━━ The data

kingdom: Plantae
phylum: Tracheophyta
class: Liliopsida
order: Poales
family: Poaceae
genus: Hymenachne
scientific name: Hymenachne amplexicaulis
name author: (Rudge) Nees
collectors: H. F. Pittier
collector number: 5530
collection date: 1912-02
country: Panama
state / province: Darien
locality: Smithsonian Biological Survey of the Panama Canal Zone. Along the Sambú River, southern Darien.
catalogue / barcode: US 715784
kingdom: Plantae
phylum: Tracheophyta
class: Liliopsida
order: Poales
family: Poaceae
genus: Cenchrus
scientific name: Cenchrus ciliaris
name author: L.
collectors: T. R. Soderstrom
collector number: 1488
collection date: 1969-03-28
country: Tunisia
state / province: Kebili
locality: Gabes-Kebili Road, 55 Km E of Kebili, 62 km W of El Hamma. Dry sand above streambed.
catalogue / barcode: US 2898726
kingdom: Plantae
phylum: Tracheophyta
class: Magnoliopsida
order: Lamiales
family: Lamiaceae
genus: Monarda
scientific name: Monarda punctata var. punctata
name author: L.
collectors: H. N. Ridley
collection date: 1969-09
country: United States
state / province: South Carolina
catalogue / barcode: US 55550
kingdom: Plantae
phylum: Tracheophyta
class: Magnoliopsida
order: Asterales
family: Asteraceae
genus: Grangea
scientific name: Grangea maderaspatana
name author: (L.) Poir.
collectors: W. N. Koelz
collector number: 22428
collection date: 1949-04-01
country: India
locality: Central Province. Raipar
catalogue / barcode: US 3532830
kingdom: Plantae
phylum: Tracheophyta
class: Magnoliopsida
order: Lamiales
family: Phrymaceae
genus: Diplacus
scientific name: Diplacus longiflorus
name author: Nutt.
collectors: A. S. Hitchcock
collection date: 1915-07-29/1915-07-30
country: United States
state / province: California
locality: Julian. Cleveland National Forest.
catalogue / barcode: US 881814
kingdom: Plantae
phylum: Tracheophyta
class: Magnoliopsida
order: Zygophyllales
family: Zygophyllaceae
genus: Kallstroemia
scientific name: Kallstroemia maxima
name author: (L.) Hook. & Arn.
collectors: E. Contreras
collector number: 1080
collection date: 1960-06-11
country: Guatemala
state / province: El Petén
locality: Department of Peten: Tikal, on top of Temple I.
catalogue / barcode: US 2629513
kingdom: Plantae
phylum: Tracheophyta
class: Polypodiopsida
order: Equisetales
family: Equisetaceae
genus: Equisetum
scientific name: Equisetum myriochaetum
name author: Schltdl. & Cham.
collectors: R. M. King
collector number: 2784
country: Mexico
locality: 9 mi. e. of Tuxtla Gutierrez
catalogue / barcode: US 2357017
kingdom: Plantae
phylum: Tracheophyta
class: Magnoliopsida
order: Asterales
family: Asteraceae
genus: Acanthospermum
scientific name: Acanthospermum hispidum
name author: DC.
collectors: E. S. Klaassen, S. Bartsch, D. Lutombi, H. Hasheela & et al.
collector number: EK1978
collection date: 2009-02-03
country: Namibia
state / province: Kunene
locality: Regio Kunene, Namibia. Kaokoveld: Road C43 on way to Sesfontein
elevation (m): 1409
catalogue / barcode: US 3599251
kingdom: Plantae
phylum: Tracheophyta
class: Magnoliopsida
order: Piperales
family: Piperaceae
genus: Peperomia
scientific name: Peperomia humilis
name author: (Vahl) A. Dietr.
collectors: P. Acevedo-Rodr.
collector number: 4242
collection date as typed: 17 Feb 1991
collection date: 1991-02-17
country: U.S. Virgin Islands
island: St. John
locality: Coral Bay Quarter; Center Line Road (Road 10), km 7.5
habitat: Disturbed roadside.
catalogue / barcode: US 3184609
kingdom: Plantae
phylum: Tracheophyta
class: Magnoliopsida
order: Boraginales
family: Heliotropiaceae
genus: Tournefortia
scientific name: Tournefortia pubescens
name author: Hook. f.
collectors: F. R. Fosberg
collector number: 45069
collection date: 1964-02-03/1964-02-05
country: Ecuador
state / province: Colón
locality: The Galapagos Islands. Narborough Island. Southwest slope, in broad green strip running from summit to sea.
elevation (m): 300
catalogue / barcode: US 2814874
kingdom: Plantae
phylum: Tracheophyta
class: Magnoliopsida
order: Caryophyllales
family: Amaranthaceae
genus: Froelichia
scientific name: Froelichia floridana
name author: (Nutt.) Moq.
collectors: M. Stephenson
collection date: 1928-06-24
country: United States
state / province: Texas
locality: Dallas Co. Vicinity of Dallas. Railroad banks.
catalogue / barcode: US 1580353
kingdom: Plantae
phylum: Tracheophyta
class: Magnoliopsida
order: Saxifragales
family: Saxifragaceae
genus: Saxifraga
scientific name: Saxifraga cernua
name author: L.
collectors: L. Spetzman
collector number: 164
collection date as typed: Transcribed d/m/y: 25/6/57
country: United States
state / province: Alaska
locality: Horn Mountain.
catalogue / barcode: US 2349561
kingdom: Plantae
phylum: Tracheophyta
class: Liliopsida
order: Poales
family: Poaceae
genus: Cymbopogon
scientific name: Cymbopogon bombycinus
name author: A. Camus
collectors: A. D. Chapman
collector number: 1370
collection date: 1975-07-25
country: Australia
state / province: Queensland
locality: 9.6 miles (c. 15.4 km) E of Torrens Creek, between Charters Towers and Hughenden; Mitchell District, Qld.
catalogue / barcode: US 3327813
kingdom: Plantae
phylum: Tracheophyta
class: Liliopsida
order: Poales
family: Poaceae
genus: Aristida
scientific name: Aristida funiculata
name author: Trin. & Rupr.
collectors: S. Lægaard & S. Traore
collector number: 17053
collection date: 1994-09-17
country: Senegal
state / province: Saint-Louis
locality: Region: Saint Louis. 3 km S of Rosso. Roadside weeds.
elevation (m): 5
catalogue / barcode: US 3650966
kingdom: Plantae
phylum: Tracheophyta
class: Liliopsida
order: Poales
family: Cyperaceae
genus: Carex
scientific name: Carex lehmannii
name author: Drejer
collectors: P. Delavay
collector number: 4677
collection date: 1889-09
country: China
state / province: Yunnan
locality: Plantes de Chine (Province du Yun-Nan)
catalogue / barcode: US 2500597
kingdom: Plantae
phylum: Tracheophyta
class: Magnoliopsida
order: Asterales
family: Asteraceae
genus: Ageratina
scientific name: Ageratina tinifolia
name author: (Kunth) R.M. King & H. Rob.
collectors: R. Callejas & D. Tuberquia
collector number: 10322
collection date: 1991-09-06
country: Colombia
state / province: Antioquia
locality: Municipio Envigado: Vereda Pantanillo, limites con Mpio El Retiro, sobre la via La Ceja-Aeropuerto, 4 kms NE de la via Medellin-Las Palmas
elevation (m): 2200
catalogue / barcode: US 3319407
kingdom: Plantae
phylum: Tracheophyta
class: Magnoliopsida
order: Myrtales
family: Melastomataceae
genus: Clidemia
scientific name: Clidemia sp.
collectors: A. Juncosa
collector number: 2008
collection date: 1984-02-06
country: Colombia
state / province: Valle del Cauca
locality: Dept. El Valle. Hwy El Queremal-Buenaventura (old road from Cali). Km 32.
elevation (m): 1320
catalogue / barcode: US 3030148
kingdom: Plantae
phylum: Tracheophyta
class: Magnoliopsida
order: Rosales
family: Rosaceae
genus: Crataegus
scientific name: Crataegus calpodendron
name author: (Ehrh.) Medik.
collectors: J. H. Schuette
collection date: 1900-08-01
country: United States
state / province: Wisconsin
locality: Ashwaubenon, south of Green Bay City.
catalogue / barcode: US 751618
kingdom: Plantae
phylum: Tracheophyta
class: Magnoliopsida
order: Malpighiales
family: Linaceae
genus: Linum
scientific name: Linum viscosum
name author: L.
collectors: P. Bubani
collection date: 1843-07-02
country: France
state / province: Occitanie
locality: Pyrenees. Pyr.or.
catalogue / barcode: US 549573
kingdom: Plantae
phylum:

━━━━

Work required >> Render the stretch of the entries from the line containing "collector number: 22428" through the line containing "collectors: A. S. Hitchcock" as a Markdown table with the columns Number and Text, one numbered row per line and no blank lines.

Exercise response >>
| Number | Text |
|---|---|
| 1 | collector number: 22428 |
| 2 | collection date: 1949-04-01 |
| 3 | country: India |
| 4 | locality: Central Province. Raipar |
| 5 | catalogue / barcode: US 3532830 |
| 6 | kingdom: Plantae |
| 7 | phylum: Tracheophyta |
| 8 | class: Magnoliopsida |
| 9 | order: Lamiales |
| 10 | family: Phrymaceae |
| 11 | genus: Diplacus |
| 12 | scientific name: Diplacus longiflorus |
| 13 | name author: Nutt. |
| 14 | collectors: A. S. Hitchcock |